§ **Your objective**:
If a line in the records contains the string "shoulder", show that line.

[Information shown]

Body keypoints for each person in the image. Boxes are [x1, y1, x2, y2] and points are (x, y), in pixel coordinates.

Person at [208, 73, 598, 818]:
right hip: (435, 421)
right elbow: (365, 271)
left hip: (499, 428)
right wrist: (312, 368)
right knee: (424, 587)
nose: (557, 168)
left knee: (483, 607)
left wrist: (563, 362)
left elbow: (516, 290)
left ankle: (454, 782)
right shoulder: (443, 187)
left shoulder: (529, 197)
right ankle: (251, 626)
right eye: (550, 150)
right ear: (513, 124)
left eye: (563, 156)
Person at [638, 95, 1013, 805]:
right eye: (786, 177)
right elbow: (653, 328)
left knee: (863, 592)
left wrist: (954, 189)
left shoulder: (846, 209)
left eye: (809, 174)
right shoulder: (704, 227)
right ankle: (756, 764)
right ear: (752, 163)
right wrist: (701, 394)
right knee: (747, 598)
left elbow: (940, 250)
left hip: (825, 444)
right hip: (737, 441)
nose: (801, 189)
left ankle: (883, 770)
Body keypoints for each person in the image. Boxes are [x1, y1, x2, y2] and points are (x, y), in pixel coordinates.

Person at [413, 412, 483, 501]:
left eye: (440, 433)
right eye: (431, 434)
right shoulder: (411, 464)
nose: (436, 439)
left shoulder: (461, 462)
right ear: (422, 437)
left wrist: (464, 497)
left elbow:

[/Information shown]

§ **Answer**:
right shoulder: (443, 187)
left shoulder: (529, 197)
left shoulder: (846, 209)
right shoulder: (704, 227)
right shoulder: (411, 464)
left shoulder: (461, 462)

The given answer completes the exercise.